Don’t forget to use quotation marks around your color and shape! Do NOT use quotation marks around the size.
ggplot(data, mapping=aes(x=heart_rate, y=RQ)) +
geom_point(color="______", shape="_______", size=________)
ggplot(data, mapping=aes(x=heart_rate, y=RQ)) +
geom_point(color="blue", shape="triangle", size=2)
3.1.2 Axis limits
You can also adjust the axis limits by chaining on the functions: xlim(minLimit, maxLimit)
and ylim(minLimit, maxLimit)
.
For example:
ggplot(data, mapping=aes(x=_____, y=_____)) +
geom_point() +
xlim(____, ____) +
ylim(____, _____)
Let’s put everything together now! Create a scatterplot displaying the relationship between heart_rate
(on the x axis) and RQ
(on the y axis). Choose a color, size and shape for the points. Add reasonable x and y limits. And finally, add x and y axes labels and a title to your plot.
(Feel free to copy and paste your code from previous code chunks)
Check that you have quotation marks and parentheses in the right spots.
Did you chain all the different functions together with a +
?
Did you spell all your variable names correctly?
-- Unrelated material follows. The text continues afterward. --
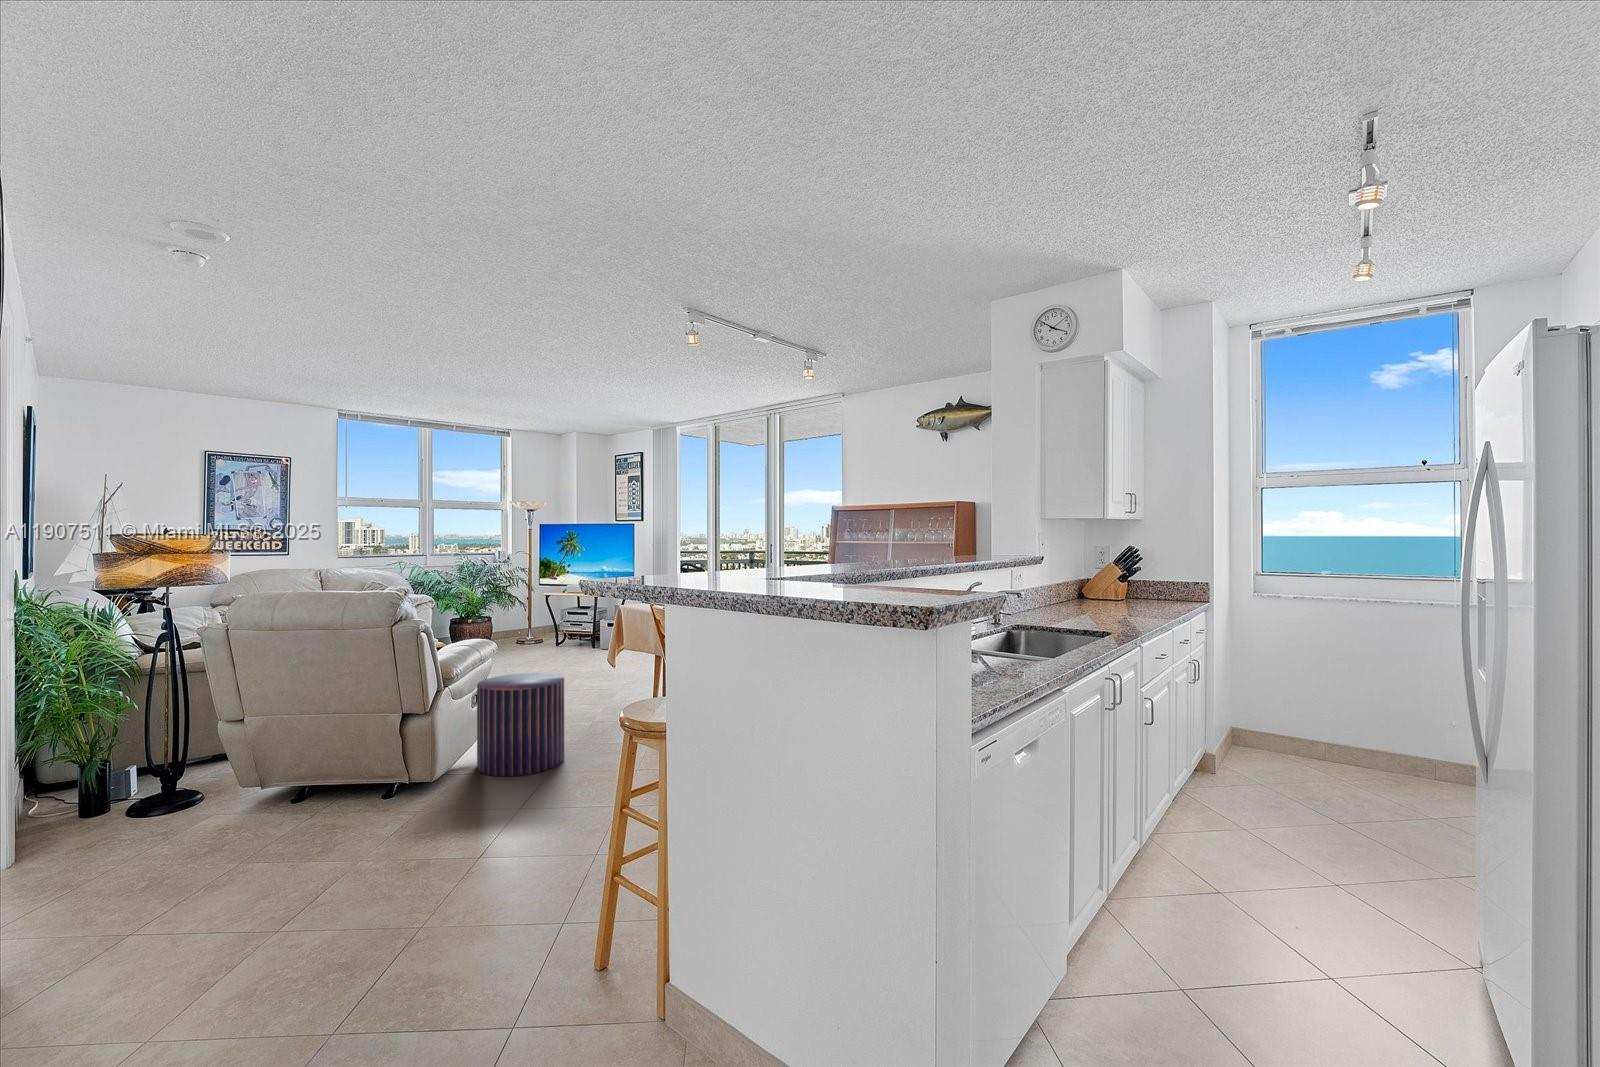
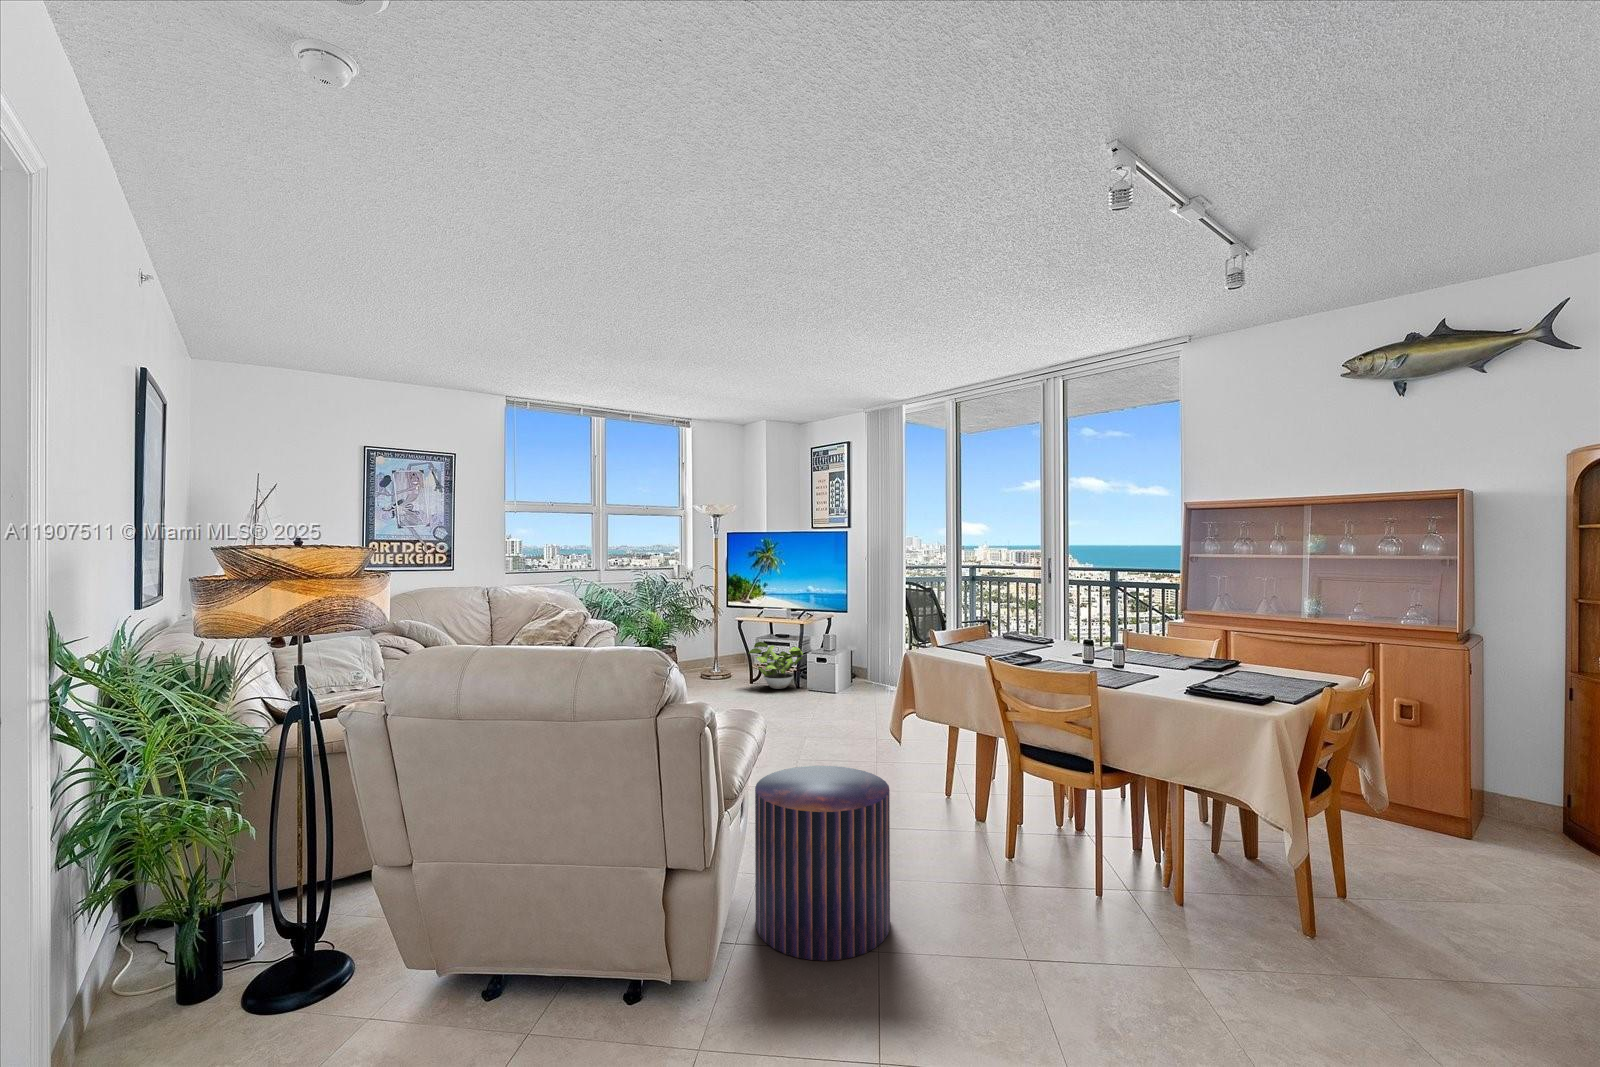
potted plant: none [551,612,598,650] -> present [748,642,803,689]

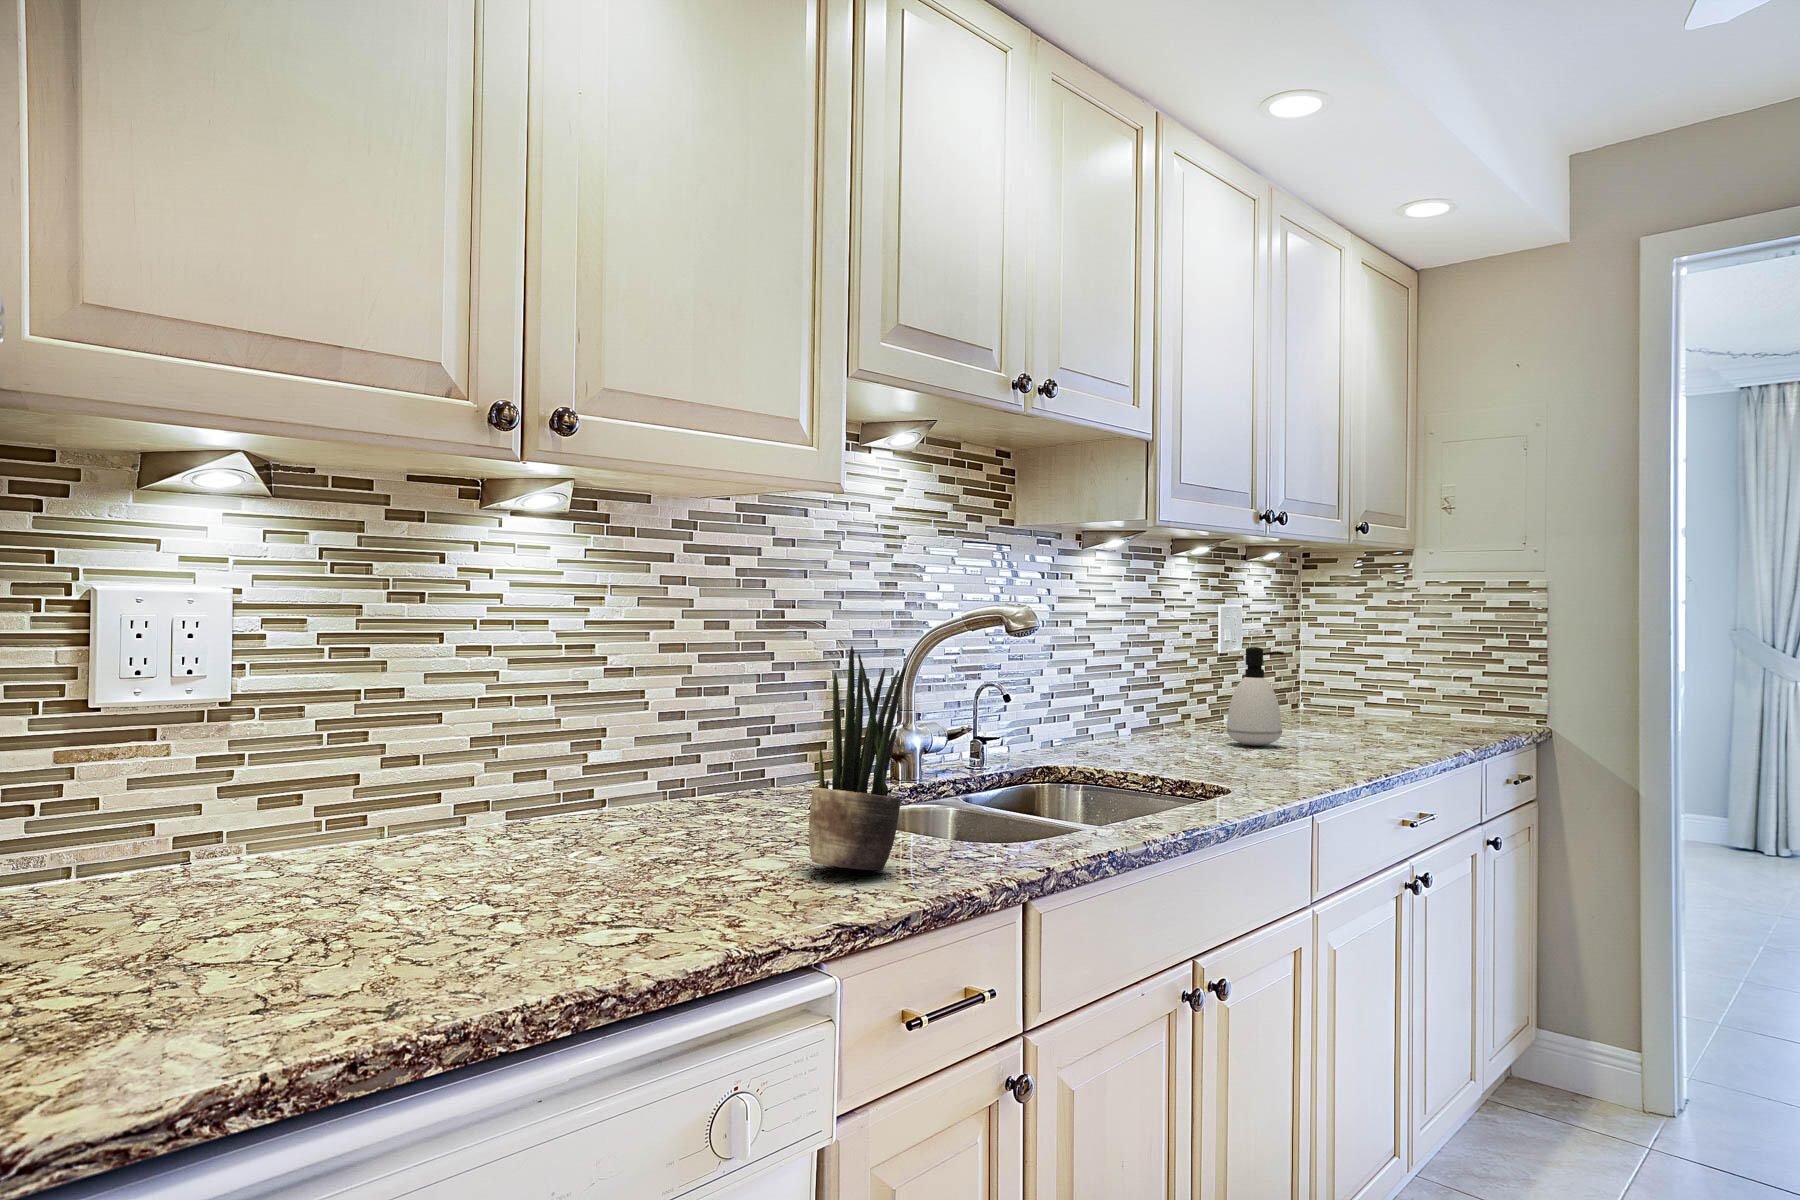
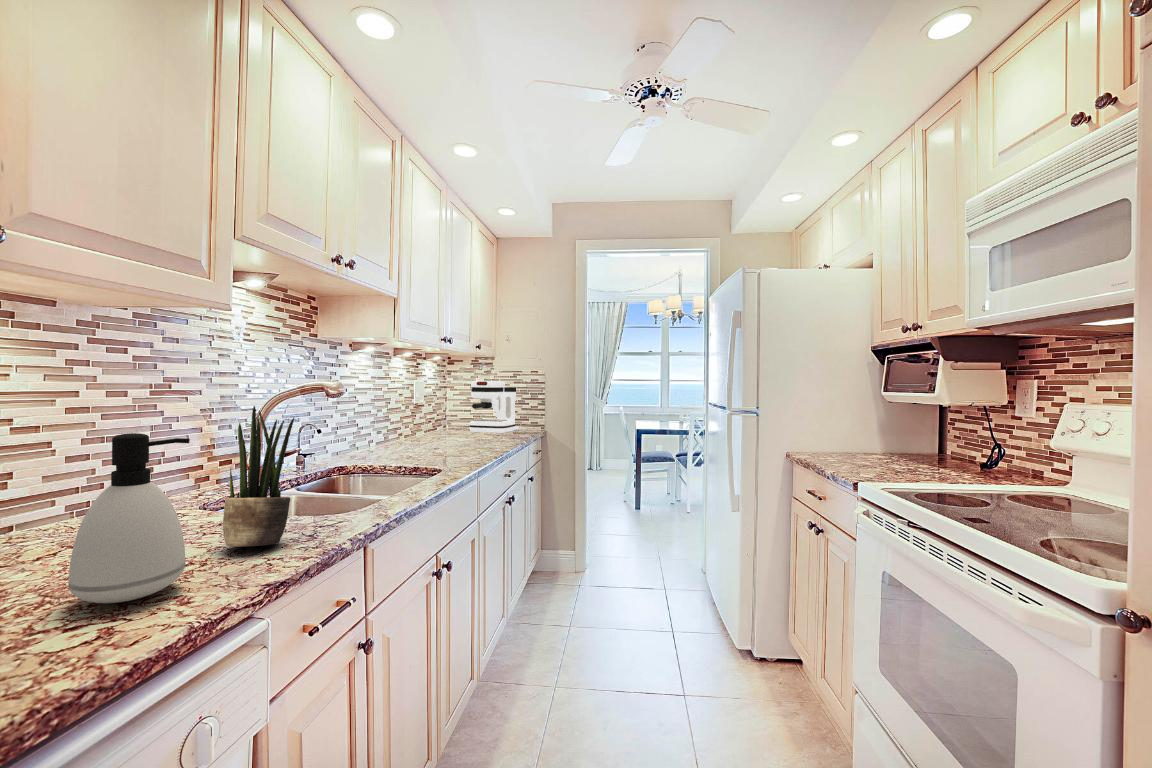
coffee maker: none [1347,605,1474,729] -> present [469,381,519,434]
soap dispenser: present [1227,647,1284,746] -> present [68,433,190,603]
ggplot(_____, mapping=aes(x=______, y=______)) +
geom_point(color="______", shape="_______", size=________) +
xlim(____, ____) +
ylim(____, ____) +
labs(x="_____", y="_____", title="_____")
ggplot(data, mapping=aes(x=heart_rate, y=RQ)) +
geom_point(color="blue", shape="triangle", size=2) +
xlim(40, 90) +
ylim(0.7, 1.1) +
labs(x="Heart Rate", y="Respiratory Quotient", title="Relationship between Heart Rate and Respiratory Quotient")
Now you’ve learned the basics of creating a scatterplot when both the x and y variables are continuous. You know how to alter many aspects of your figure’s appearance to make it clearer.
3.2 Scatterplots with a categorical variable
Next, we’ll look at making scatterplots when the independent (x) variable is categorical.
Suppose you wanted to create a graph that compared the respiratory quotients (RQ) under the two conditions: exercise and resting. Remember that the Condition
variable is categorical because it sorts the data values into two categories.
3.2.1 Specifying Type of Variable
First, let’s tell R that Condition
is a factor (categorical) variable. We already did this when we made a boxplot, so skip this step if you already did it and haven’t refreshed the page since.
Do you remember how to change a variable to a factor variable?
3.2.2 Scatterplot
Now, create a scatterplot the RQ
s of the two Condition
groups, exercise and resting.
Your x variable is Condition
and your y variable is heart_rate
ggplot(data, mapping=aes(x=Condition, y=RQ))+
geom_point()
When you have one categorical variable and one continous variable, a scatterplot is only a good option if there are only a few data values, as in this example. Otherwise, use a boxplot.
3.2.3 Axis labels on categorical scatterplot
Let’s add labels to our plot. You know how to add axes labels and a title, but how can we change the unhelpful labels “1” and “2”? We will use the same command we used when making a boxplot. Refer back to your code when you made a boxplot, and see if you can add labels to your scatterplot. Add some color too!
The command you need to add is scale_x_discrete(labels(c("________", "_________")))
.
ggplot(____, mapping=aes(x=______, y=______))+
geom_point(color="red")+
labs(x="_______", y="_______", title="_______")
scale_x_discrete(labels(c("________", "_________")))
ggplot(data, mapping=aes(x=Condition, y=RQ))+
geom_point(color="red")+
labs(x="Condition", y="Respiratory Quotient", title="Respiratory Quotient at Rest or while Exercising")+
scale_x_discrete(labels=c("Exercise", "Resting"))
4 Congratulations
That’s it! Now you’re an expert in making boxplots and scatterplots. In lesson six, you’ll learn how to make two kinds of bar graphs.